By Contributing Writer - June 22, 2020
Fatigue and insomnia are the most common and severe patient-reported toxicities of immune checkpoint inhibitors (ICIs) for head and neck cancer, but cognitive behavioral intervention may help, Moffitt Cancer Center researchers reported.
“While much is known about clinician-rated adverse clinical events of immunotherapies from clinical trials, less is known about patient-reported toxicities,” said behavioral oncologist Dr. Heather Jim. She is one of the authors of an abstract that described patient-reported toxicities in head and neck cancer patients treated with immunotherapy. Jim and colleagues submitted the abstract which was presented at the 2020 American Association for Cancer Research virtual annual meeting II held June 22-24.
“In clinical trials, fatigue is one of the most common clinician-rated toxicities, but the rates in our study of patient-reported fatigue were much higher,” said Jim.
Immunotherapies such as nivolumab and pembrolizumab are FDA-approved agents used to treat various head and neck cancers. “Advantages of immunotherapy in treating head and neck cancer include durable clinical benefits in patients who respond to the treatment compared to palliative chemotherapies,” said medical oncologist Dr. Christine Chung, one of the abstract authors.
Although immunotherapy for head and neck cancer is significantly less toxic compared to chemotherapy or radiation, it is not entirely toxicity-free. “Treating physicians may be underestimating the severity and impact of toxicities on quality of life of the patients because they are focused on managing incurable cancer,” said Chung. “It is important to adequately capture the whole patient experience.”
Patients with head and neck cancer were recruited as part of a larger study on quality of life on immunotherapy. Clinician-rated adverse events and patient-reported toxicities are complimentary to one another.

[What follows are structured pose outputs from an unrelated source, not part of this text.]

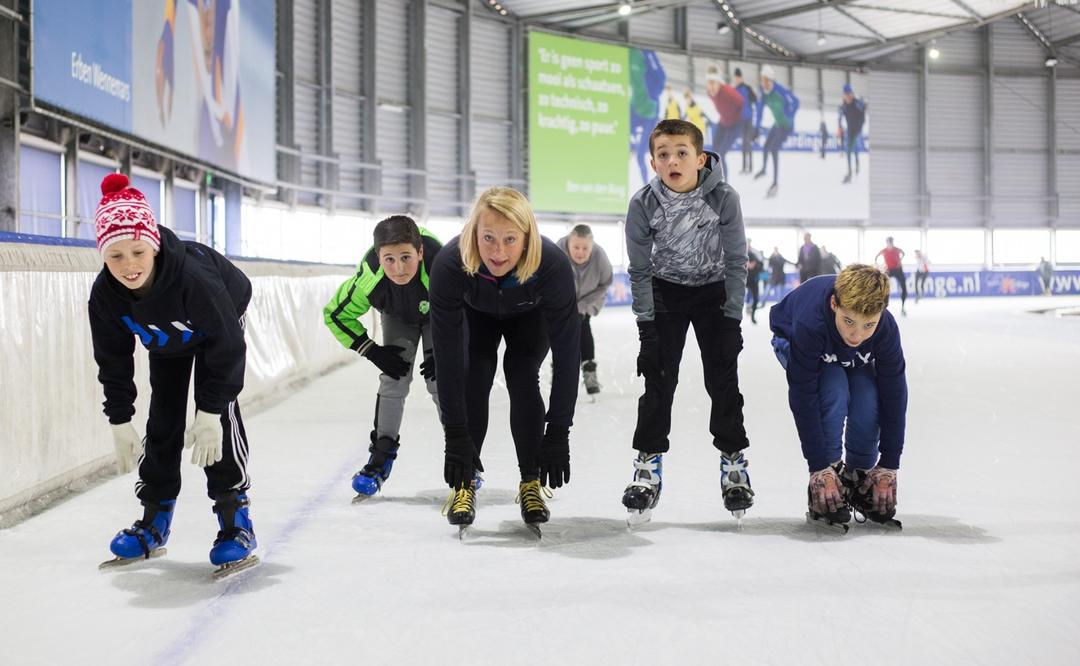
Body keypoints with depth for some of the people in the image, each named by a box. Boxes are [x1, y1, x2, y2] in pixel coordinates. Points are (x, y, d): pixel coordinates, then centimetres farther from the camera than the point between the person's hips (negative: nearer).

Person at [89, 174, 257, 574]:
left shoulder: (194, 276, -45)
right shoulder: (105, 294, -32)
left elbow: (225, 344, -33)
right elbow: (113, 360, -16)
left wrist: (210, 413, -31)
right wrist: (119, 422, -15)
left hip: (219, 328, -4)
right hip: (166, 342, 4)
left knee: (219, 412, -17)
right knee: (163, 421, 4)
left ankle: (235, 520, -11)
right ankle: (154, 521, 16)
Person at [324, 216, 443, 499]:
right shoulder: (368, 279, -38)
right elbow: (336, 315, -18)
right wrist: (373, 351, -20)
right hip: (397, 316, 1)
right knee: (393, 379, -7)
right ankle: (381, 456, 2)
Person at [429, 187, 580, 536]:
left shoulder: (553, 265, -43)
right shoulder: (450, 264, -41)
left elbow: (567, 353, -36)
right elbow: (447, 355, -37)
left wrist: (559, 433, -37)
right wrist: (455, 436, -37)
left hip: (530, 315, 0)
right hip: (477, 314, 1)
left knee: (522, 379, -17)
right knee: (474, 380, -16)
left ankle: (531, 484, -1)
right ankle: (464, 485, -3)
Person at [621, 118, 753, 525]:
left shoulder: (724, 198, -23)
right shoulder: (643, 204, -20)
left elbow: (736, 262, -14)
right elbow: (640, 270, -12)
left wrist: (732, 319, -15)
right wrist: (646, 327, -14)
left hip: (714, 290, 0)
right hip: (666, 290, 0)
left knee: (723, 378, -3)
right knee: (658, 378, -6)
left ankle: (733, 462, 11)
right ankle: (648, 465, 2)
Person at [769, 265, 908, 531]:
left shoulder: (886, 328, -35)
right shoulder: (808, 324, -44)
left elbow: (894, 396, -26)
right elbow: (803, 400, -38)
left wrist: (888, 466, -24)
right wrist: (819, 467, -36)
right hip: (790, 341, -3)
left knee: (868, 400, -23)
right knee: (834, 392, -30)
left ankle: (860, 478, 1)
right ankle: (825, 484, -17)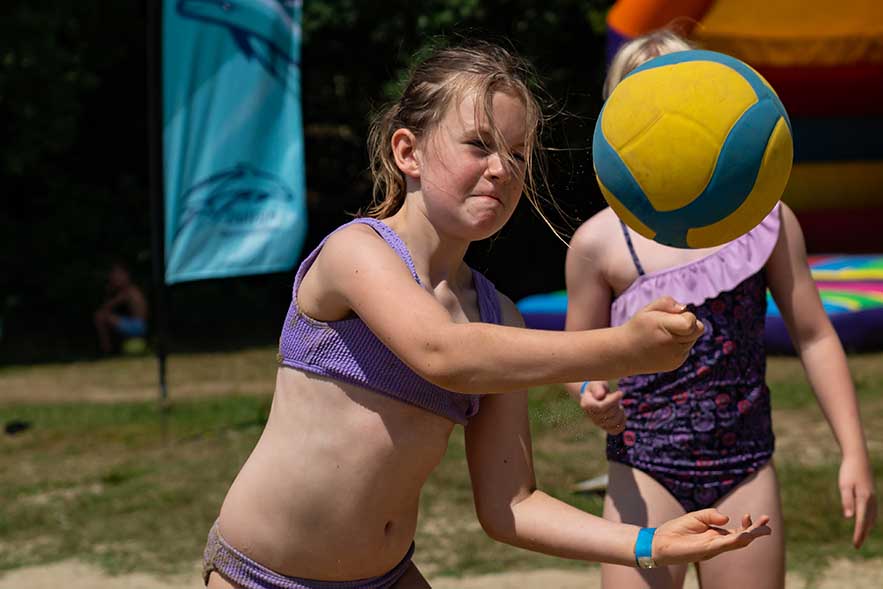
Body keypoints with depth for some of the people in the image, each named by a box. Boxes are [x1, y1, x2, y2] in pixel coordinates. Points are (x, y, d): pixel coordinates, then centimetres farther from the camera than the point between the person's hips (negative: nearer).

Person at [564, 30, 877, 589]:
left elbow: (814, 336, 5)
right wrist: (591, 394, -18)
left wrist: (855, 454, 2)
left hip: (746, 471, 2)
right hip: (645, 474, -2)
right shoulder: (601, 241, -6)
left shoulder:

They provide a sense of what's going on medically with the patient from the clinician perspective, as well as the treatment experience from the patient perspective.
“The gold standard for assessing things like pain or fatigue is the patient report, because it's a subjective experience. There's no way you can measure fatigue like you can measure blood pressure,” said Jim. “Clinician-rated adverse events are reporting on toxicities through the filter of the clinicians' medical education and experience, while patients are reporting on their own symptomatic toxicities in a firsthand, unfiltered way. If a symptom like pain or fatigue or sleeping disruption is distressing to the patient, then that's something that probably warrants clinical attention.”

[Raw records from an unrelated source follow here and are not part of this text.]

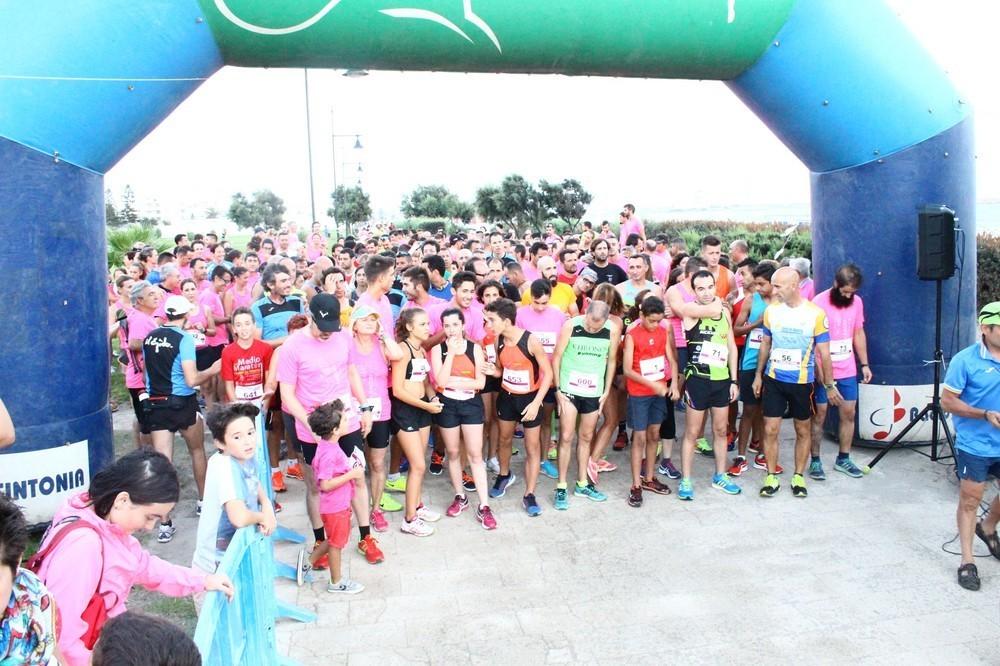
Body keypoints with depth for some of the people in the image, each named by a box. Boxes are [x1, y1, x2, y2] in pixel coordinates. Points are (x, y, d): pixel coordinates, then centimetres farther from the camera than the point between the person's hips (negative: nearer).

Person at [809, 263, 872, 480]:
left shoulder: (857, 302, 3)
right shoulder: (819, 303, -14)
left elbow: (858, 334, 13)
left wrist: (865, 364, 11)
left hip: (848, 371, 5)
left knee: (849, 414, 9)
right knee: (819, 415, 3)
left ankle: (843, 459, 23)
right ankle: (815, 460, 14)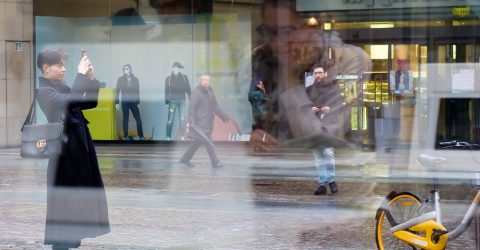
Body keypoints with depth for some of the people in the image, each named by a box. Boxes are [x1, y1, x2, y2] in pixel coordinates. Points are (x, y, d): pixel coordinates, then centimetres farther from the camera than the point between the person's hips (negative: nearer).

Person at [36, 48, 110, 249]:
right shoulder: (44, 91, -10)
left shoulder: (62, 88, 15)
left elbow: (90, 103, 13)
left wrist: (91, 79, 0)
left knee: (78, 197, 14)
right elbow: (69, 102, -27)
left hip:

The findings draw attention to some of the side effects that patients experience during immunotherapy, and it can help in educating future patients about what to expect during treatment. “This can help patients who are experiencing these side effects know that they're not alone, that these are pretty common and there's not something going wrong,” said Jim.

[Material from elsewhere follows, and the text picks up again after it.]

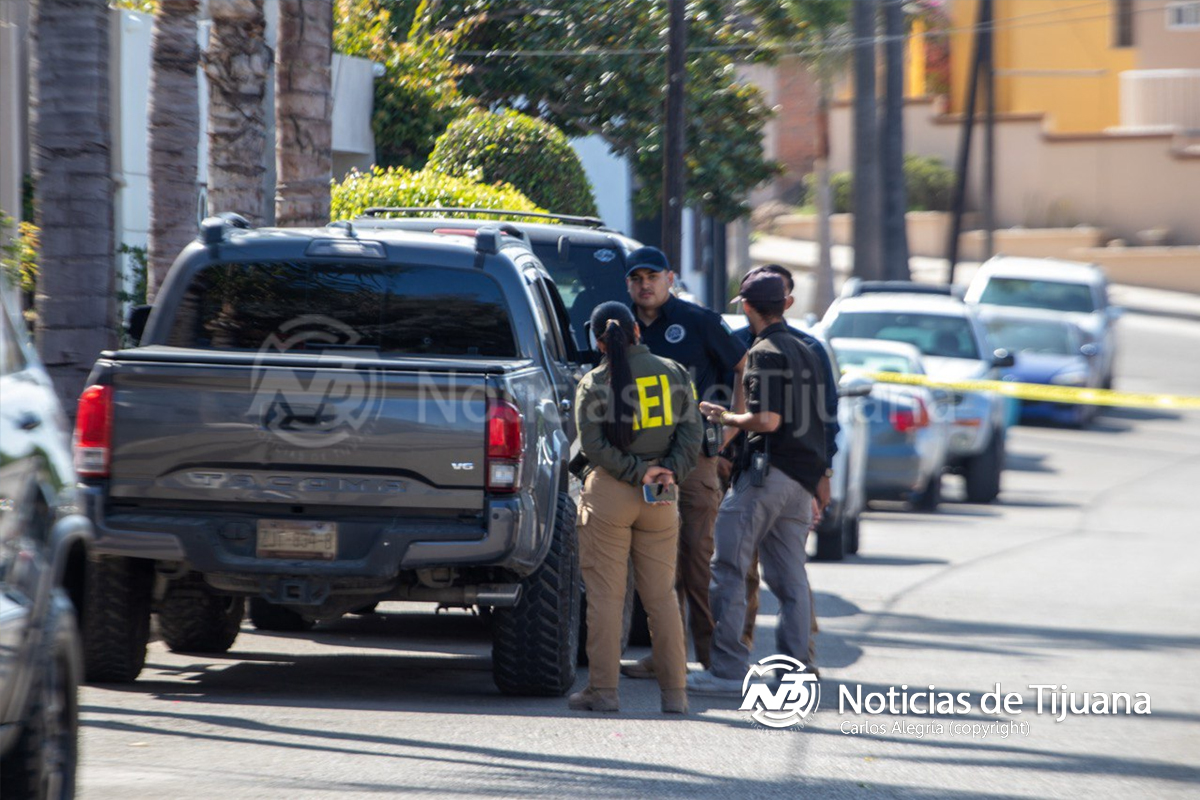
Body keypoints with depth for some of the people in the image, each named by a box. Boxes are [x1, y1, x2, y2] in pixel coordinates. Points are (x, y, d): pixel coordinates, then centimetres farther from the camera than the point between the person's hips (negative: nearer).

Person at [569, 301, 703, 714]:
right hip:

Next steps include more cognitive behavioral studies to learn better interventions for patients experiencing treatment-related fatigue. “We're starting to get an evidence base that fatigue is a common and one of the most severe side effects of immune checkpoint inhibitors,” said Jim. “We know that some patients are on these treatments long-term, and we can start to do studies to see whether cognitive behavioral intervention is effective for fatigue related to treatment with immunotherapy.”
Jim described a separate cognitive behavioral intervention study related to fatigue in which the researchers found that typical things one instinctively does for fatigue, such as taking a nap or cutting back on activities, do not help for cancer-related fatigue. “In cancer patients, that actually contributes to the fatigue by causing patients to become deconditioned due to lack of activity. If they're napping a lot during the day, their sleep schedule gets disrupted, making matters worse and causing some patients to feel helpless about their fatigue,” said Jim. To address the situation, Jim and colleagues worked with the patients to regulate their activity, slowly increasing physical activity and helping patients sleep on a more regular schedule. “Then their thinking about the fatigue started to change and they began to feel that they had more control over the fatigue.”
There is an increased focus from the FDA, academia and industry on measuring through clinical trials patient-reported outcomes like symptomatology, disease side effects and quality of life in patients on new treatments. Jim and Chung hope to see more studies with broader demographics in order to gather better real world evidence from patients. “Generally speaking, patients on clinical trials tend to be younger and healthier on average and less racially and ethnically diverse than those treated in the community,” said Jim. “It is going to take large studies in cancer centers and community clinics around the country to really adequately capture the demographics of the patient population.”
Additionally, they want to see better ways to measure patient-reported outcomes beyond the end of a particular trial. “Typically, once the clinical trial ends, so does the measurement of patient-reported outcomes.” Future goals include learning more about patient-reported long-term or late effects of some of the relatively new immunotherapy agents which might be administered over a long period of time.